As a result, guided by data and clinical observations, we advocate a new means of conceiving conceptions of personhood that better captures patient [End Page 308] views (Ibid.). Our approach is a case-specific approach that requires holistic review by a multidimensional palliative care team to fully capture the needs of the individual patient. Building on Krishna’s (2014) welfare model, we believe our welfare-based model of holistic care will better preserve and even advance the patient’s interests so frequently lost in the midst of the confrontations between principlism and family-centric approaches.

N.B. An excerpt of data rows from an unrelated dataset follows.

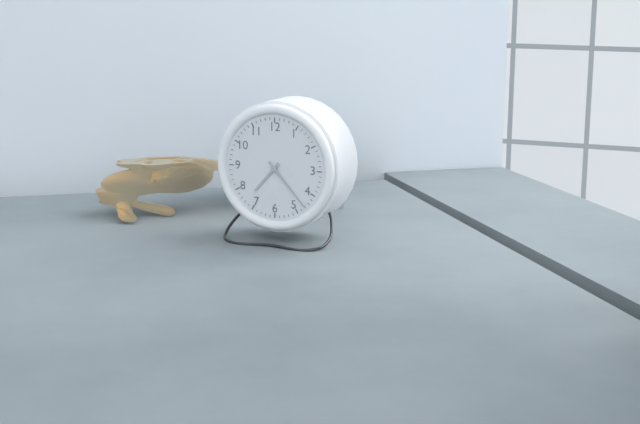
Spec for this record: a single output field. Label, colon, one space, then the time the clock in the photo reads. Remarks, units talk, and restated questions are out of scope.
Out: 7:23
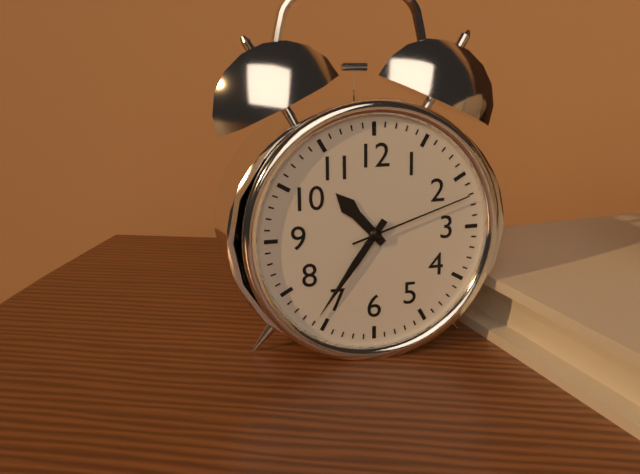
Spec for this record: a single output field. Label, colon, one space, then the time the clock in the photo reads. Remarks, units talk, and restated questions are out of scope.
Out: 10:36:12
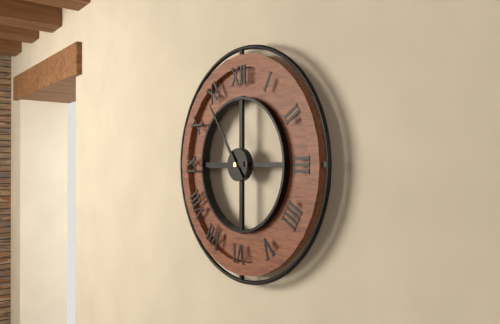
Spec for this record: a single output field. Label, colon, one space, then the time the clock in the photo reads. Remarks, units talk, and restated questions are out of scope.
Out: 8:54
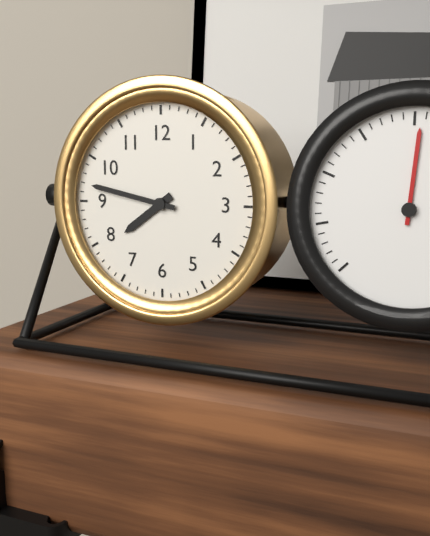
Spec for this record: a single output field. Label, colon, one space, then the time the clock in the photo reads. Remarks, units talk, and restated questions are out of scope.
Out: 7:47
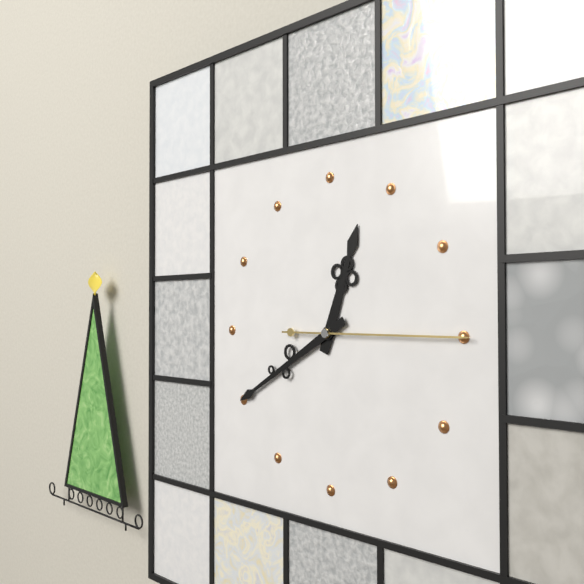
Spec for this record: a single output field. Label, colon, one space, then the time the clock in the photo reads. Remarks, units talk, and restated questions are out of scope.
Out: 12:40:15
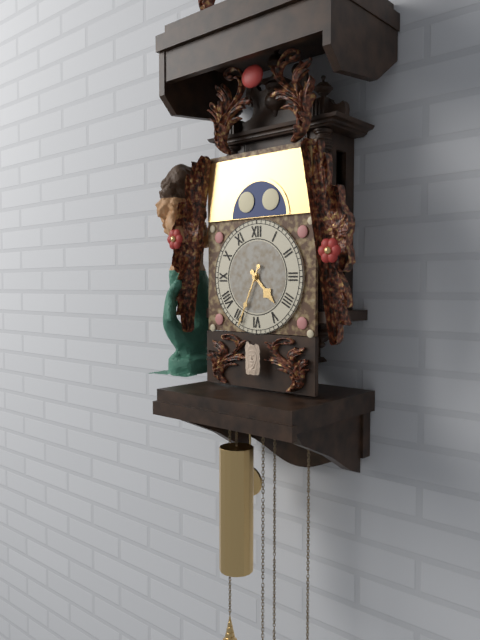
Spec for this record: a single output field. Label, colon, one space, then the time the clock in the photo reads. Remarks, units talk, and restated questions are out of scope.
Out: 4:34
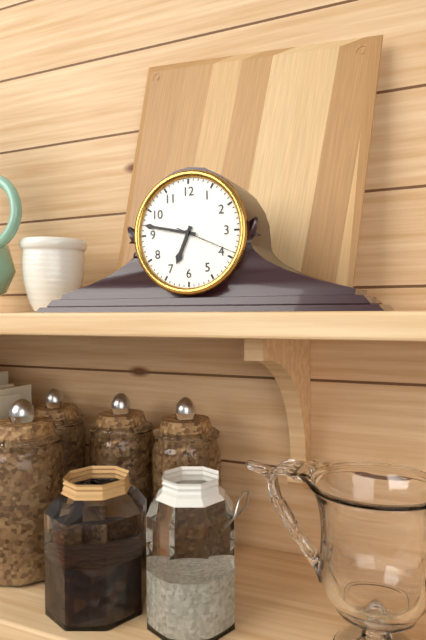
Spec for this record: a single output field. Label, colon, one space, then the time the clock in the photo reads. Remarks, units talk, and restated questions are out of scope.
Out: 6:47:19
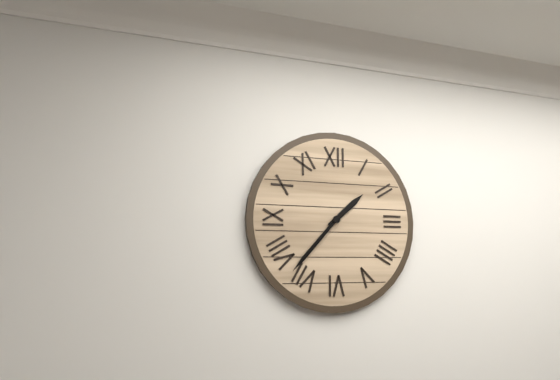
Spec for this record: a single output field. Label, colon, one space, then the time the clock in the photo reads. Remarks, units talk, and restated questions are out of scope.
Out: 1:37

Our welfare-based model of holistic care accepts an individual patient as an autonomous being but acknowledges that each individual not infrequently possesses inextricable social, cultural, religious and familial ties. These ties must be given appropriate attention and weight within the confines of case-specific review if we are to truly address the needs of the patient and preserve his/her welfare. We believe our approach allows us to focus on the critical issues of what constitutes the welfare and best interests of the patient within a particular setting. Further, the welfare-based model of holistic care aids delineation of a particular patient’s contextual and person-specific definitions of harm within the confines of a case-specific setting. This approach does not become mired in determinations of how personhood is conceived but provides a multidimensional and multiprofessional means of meeting care aspirations in a realistic and practical manner. It is here that the function of a multidisciplinary team approach working within the confines of accepted clinical, professional, institutional and legislative frameworks and regnant sociocultural expectations, become clear.

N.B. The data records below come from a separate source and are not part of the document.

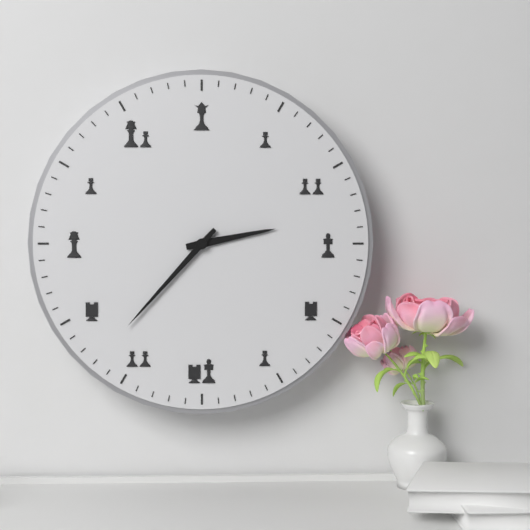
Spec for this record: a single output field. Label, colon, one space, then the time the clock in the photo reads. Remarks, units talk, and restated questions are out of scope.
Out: 2:37
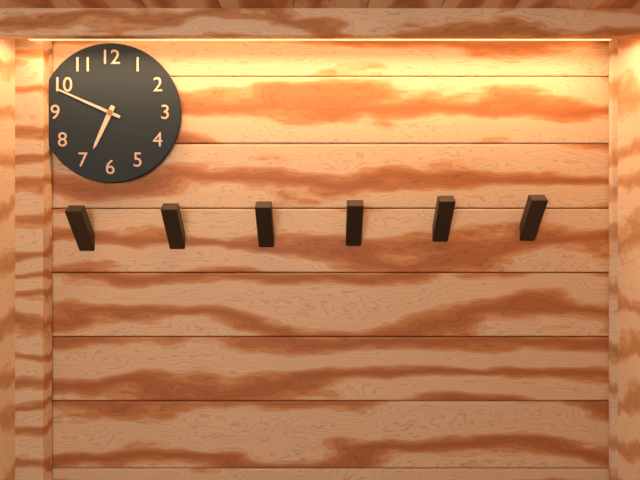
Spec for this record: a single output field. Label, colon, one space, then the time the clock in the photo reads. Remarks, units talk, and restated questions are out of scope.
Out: 6:49
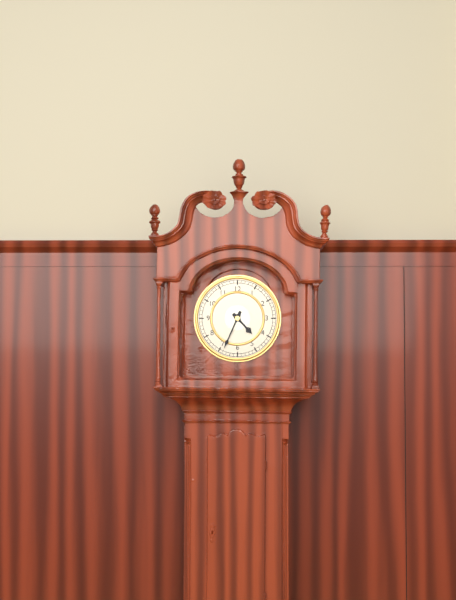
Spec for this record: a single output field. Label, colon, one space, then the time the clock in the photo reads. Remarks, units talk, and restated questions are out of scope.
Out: 4:34
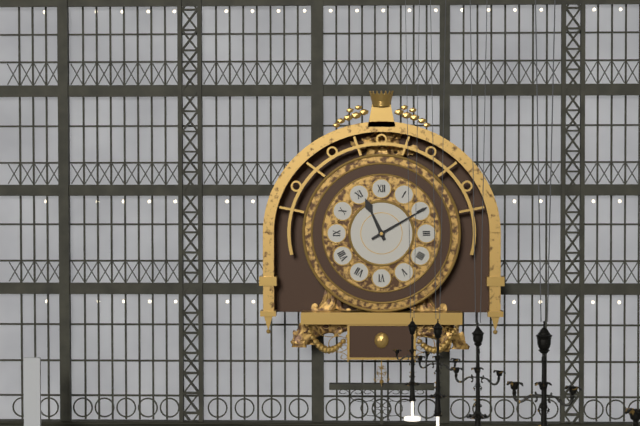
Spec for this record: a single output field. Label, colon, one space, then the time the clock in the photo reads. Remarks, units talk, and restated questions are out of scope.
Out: 11:10
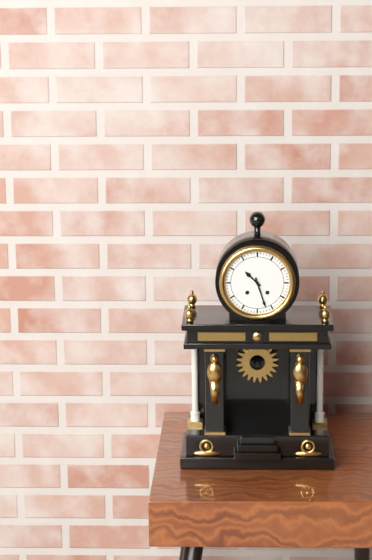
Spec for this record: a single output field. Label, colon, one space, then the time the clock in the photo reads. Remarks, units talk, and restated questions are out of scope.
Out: 10:27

In order to appropriately site and apply the welfare-based model of holistic care, we will first address the problems of the RA model and with that, the prevailing issues surrounding Eastern and Western ethical concepts.

The Eastern Perspective

Tsai’s Two-Dimensional Concept of Confucian Personhood in Biomedical Practice (2002) is an established means of explicating the concepts of personhood that underpin family-centric beliefs in China, Hong Kong, Taiwan and Singapore (Ho et al. 2010, Tsai 2002). This concept defines personhood as comprising two components: a horizontal component that highlights a person’s links with family, and a vertical component that, whilst acknowledging the individuality of person, still revolves around the dominant goal of service to the family. Accordingly, a Confucian conception of personhood sees the family unit as a vital and indivisible aspect of a person (Ho et al. 2010). It is this view of personhood that ultimately underpins proffering of a RA approach.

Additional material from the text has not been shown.